The pipeline has evolved from basic spectral estimation toward a more complete stack that integrates:
- Edge-model AI for ROI detection: lightweight on-device models provide robust face/ROI timestamping.
- Forward–backward Lucas–Kanade optical flow to stabilize facial ROIs across frames.
- Standard-deviation motion metrics to down-weight or reject unstable segments.
- Aperture, exposure, and white-balance consistency checks to minimize camera-induced artifacts.
- Spectral estimators (FFT peak, wavelet ridge, Butterworth band-pass) applied on the stabilized, pre-filtered signal.

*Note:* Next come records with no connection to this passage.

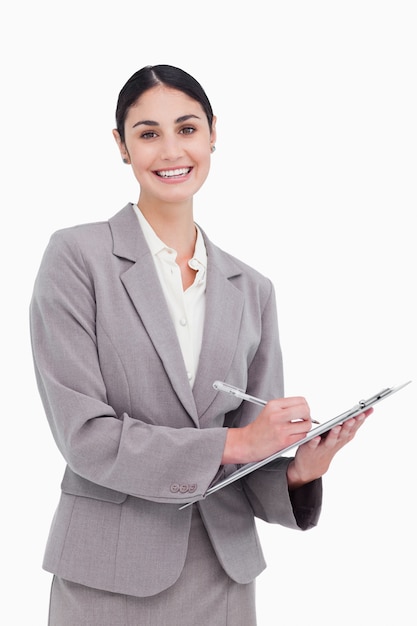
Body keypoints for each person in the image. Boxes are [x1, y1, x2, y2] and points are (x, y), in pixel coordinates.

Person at [30, 64, 372, 626]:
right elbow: (84, 438)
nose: (171, 150)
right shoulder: (76, 258)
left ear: (213, 132)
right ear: (121, 146)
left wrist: (299, 470)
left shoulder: (252, 289)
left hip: (222, 577)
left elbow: (245, 461)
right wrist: (238, 442)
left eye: (187, 129)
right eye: (147, 133)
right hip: (108, 579)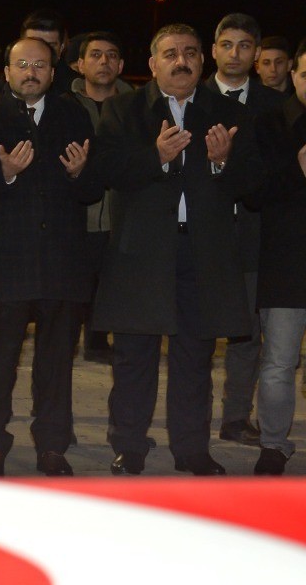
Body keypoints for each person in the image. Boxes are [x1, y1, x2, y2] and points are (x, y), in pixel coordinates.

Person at [93, 23, 260, 476]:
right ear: (152, 64)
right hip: (142, 256)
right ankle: (129, 445)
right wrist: (155, 156)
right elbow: (102, 169)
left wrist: (225, 162)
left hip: (202, 254)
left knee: (194, 359)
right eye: (169, 53)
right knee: (134, 359)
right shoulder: (123, 109)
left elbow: (255, 188)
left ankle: (191, 450)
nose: (180, 60)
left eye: (189, 52)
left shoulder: (226, 112)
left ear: (202, 61)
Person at [0, 38, 101, 476]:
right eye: (21, 64)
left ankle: (52, 445)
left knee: (56, 362)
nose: (30, 72)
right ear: (6, 71)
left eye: (39, 65)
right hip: (6, 261)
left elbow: (92, 190)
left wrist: (81, 173)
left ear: (53, 72)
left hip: (62, 261)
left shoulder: (73, 114)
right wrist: (3, 173)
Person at [205, 13, 287, 447]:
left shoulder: (275, 108)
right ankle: (191, 419)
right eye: (227, 44)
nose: (234, 53)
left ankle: (236, 417)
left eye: (244, 46)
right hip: (201, 235)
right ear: (214, 49)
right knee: (195, 334)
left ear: (256, 54)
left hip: (256, 235)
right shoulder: (190, 98)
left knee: (247, 335)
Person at [250, 42, 306, 475]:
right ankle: (273, 444)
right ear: (294, 75)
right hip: (288, 262)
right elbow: (253, 192)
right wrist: (297, 170)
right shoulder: (270, 124)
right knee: (278, 362)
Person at [70, 31, 133, 362]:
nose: (103, 62)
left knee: (111, 283)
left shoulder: (136, 105)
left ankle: (97, 340)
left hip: (118, 214)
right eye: (95, 55)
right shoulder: (65, 106)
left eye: (111, 55)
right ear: (80, 64)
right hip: (77, 215)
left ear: (121, 64)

- ROI stabilization with forward–backward Lucas–Kanade optical flow
- Motion-aware selection: standard deviation of flow/intensity used as a rejection/weighting criterion
- Camera consistency handling: aperture/exposure/WB checks preserve physiological variation over environmental noise
- Multiple estimators: FFT, wavelet, and Butterworth filtering for heart-rate extraction
- Outputs: BPM time series with optional confidence metric, plots for each method, and debug visuals showing ROI tracking
The Full_Stack/ directory contains the culmination of the rPPG pipeline — combining all major components into a single, reproducible workflow.
- End-to-end integration: from video input → ROI stabilization → motion filtering → heart-rate estimation.
- Unified interface: a single driver script to run preprocessing, optical flow stabilization, motion rejection, and spectral analysis together.
- Configurable parameters: window size, overlap, frequency band, detector type, and motion thresholds adjustable in one place.
- Output suite: synchronized CSV logs, BPM plots, and debug visuals (ROI trajectories, motion metrics).
- Scalability: designed for batch processing of multiple clips with consistent settings.
This folder demonstrates how the individual methods explored earlier (optical flow, motion metrics, spectral estimators, and camera consistency checks) come together in a complete rPPG pipeline.
As an extension of the core pipeline, we evaluated multiple face regions simultaneously to compare algorithm performance under real-world conditions. The test used five distinct facial ROIs extracted from a video clip, with heart rate (BPM) and signal-to-noise ratio (SNR) estimated via:
CHROM (with and without motion processing)
POS (no motion processing)
Each region’s signal quality (raw intensity) and reconstructed waveform were analyzed across ~300 frames, estimating both heart rate (BPM) and signal‑to‑noise ratio (SNR). In scenarios with stable lighting and clear facial texture, POS without motion correction achieved higher precision than CHROM methods.
Notably, when motion processing was applied in CHROM, a recurring 2.5 Hz artifact (~150 BPM) appeared in multiple regions. The signal is high-fidelity and stable across time, yet does not correspond to any plausible physiological source. The root cause is currently unknown — potential factors include cumulative error in optical flow stabilization, bounding box jitter, or framewise interpolation drift.
While this frequency is characteristic of certain pathological tremors (e.g. Holmes tremor), no data acquisition volunteers are known to exhibit such conditions.
The full driver combines all stages of the rPPG pipeline into a single run — from video input through ROI stabilization, motion compensation, and heart-rate estimation.
This project is licensed under the MIT License.